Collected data
■ ■ ■ ■

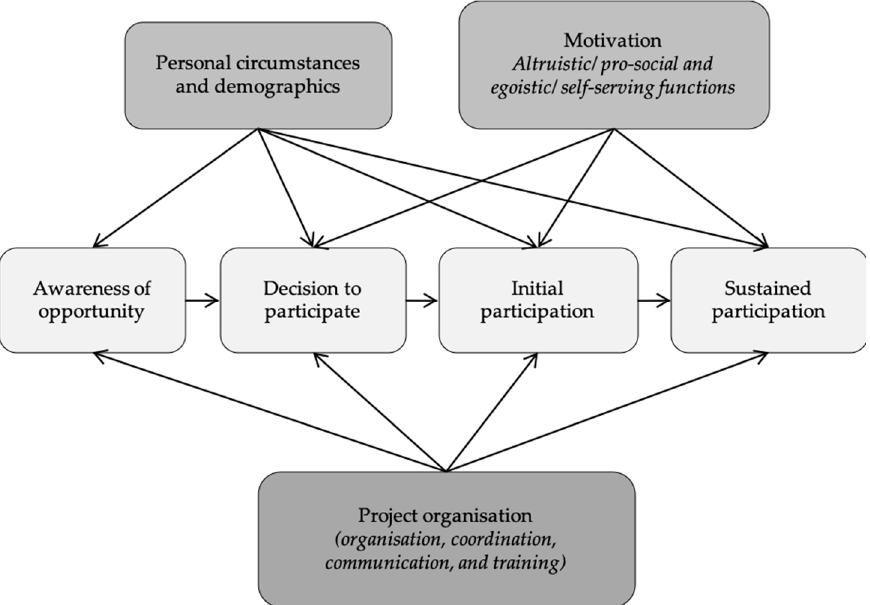
Figure 1. Model of Influence for participation in citizen science projects by Penner (2002) [17], adapted by and cited from West et al. (2016) in Geoghegan et al. (2016) [11]. Additions by Moczek, 2019 [18].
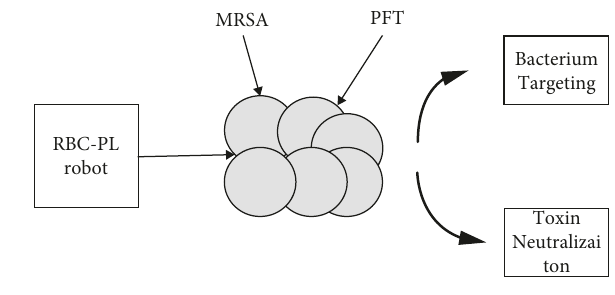
Figure 3: Hybrid RBC-PL robots.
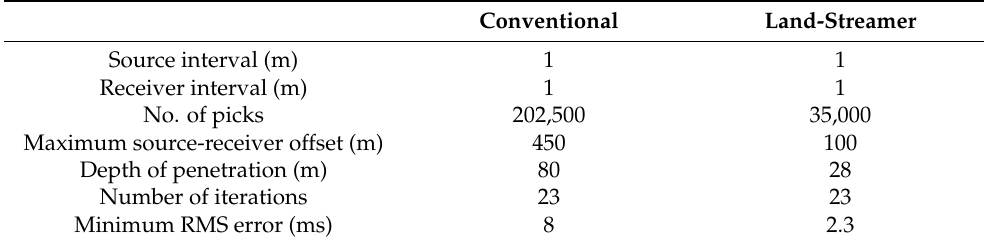
Table 3. Comparison between conventional and land-streamer results. Conventional Land-Streamer Source interval (m) 1 1 Receiver interval (m) 1 1 No. of picks 202,500 35,000 Maximum source-receiver offset (m) 450 100 Depth of penetration (m) 80 28 Number of iterations 23 Minimum RMS error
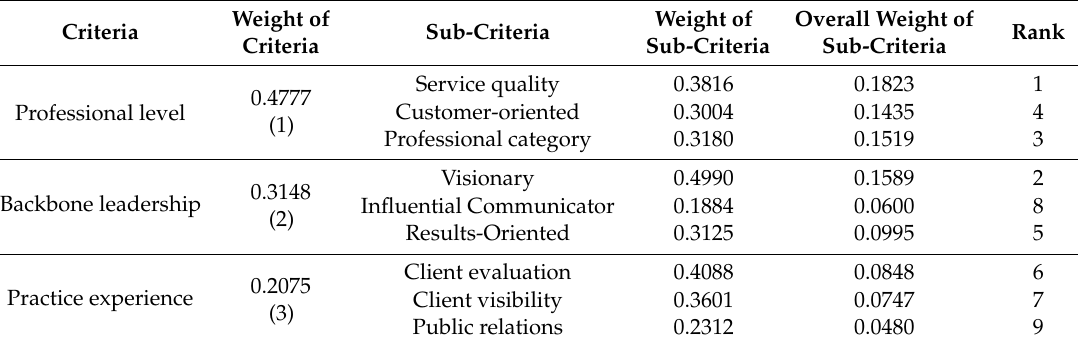
Table 8. Weights of criteria and sub-criteria.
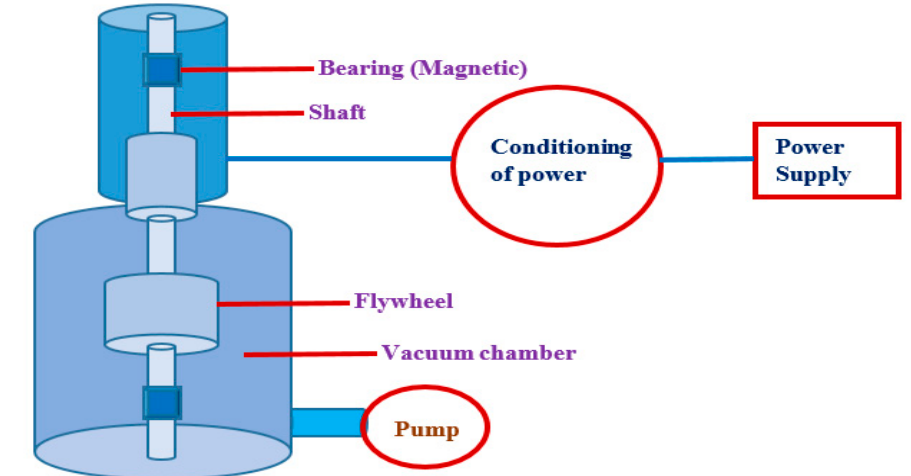
Figure 4. Flywheel energy storage system schematic.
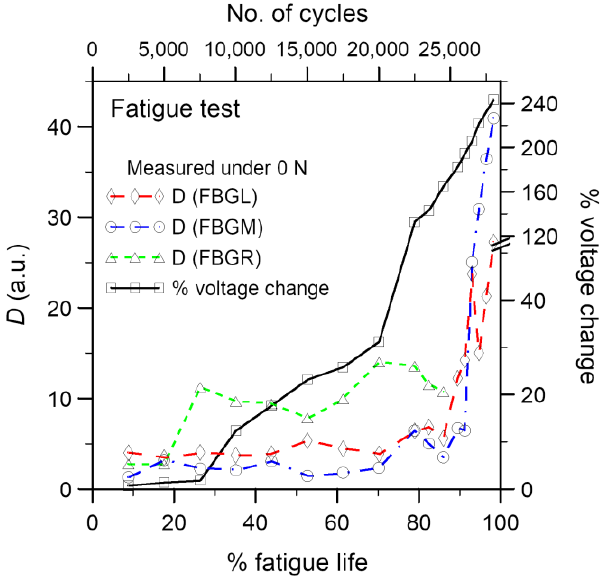
Figure 11. Load-free D values from three FBGs and the percentage voltage change development in a typical fatigue specimen.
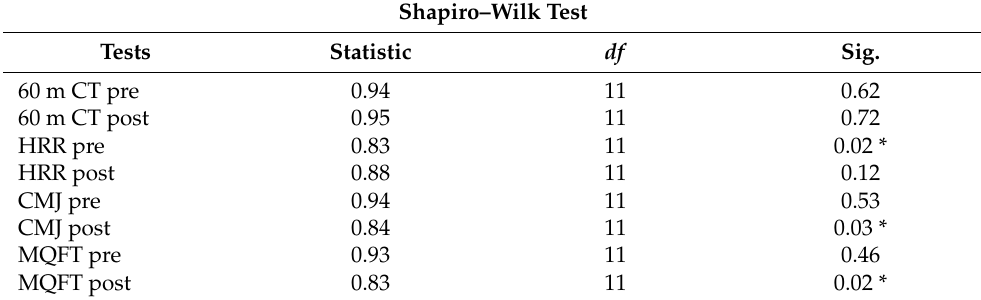
Table 1. Test of normality.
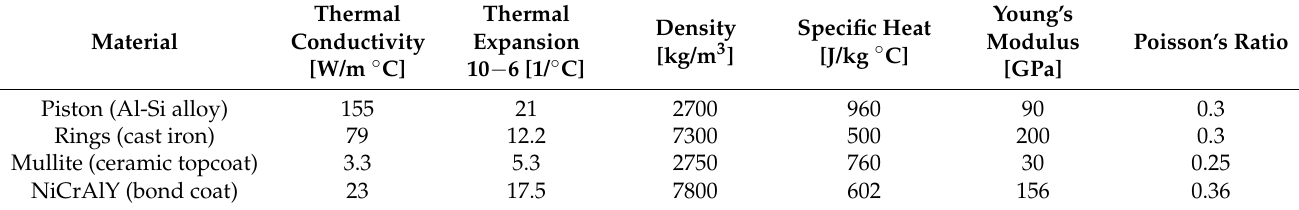
Table 2. Material properties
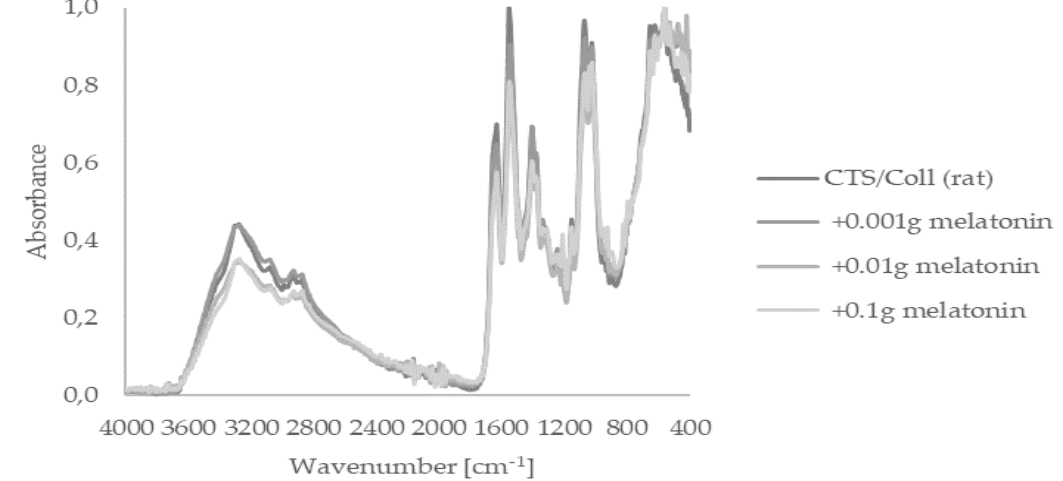
Figure 2. The FTIR-ATR spectra of scaffolds based on chitosan (CTS)/collagen (Coll) (derived from rat tail tendon) mixture with and without melatonin in a dose-dependent manner.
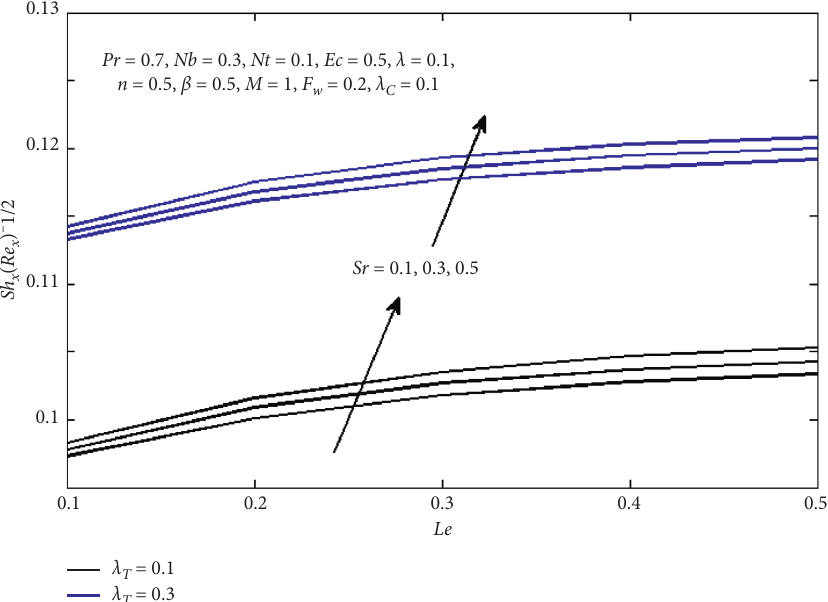
Figure 26: Variation of Sh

■ ■ ■ ■

### YOUR GOAL
Would you copy, word for word, only the lines above from the one containing "Table 3. Comparison" through the one containing "Table 2. Material properties", both included, and please leave out the pictures?

### EXERCISE OUTPUT
Table 3. Comparison between conventional and land-streamer results. Conventional Land-Streamer Source interval (m) 1 1 Receiver interval (m) 1 1 No. of picks 202,500 35,000 Maximum source-receiver offset (m) 450 100 Depth of penetration (m) 80 28 Number of iterations 23 Minimum RMS error
Table 8. Weights of criteria and sub-criteria.
Figure 4. Flywheel energy storage system schematic.
Figure 11. Load-free D values from three FBGs and the percentage voltage change development in a typical fatigue specimen.
Table 1. Test of normality.
Table 2. Material properties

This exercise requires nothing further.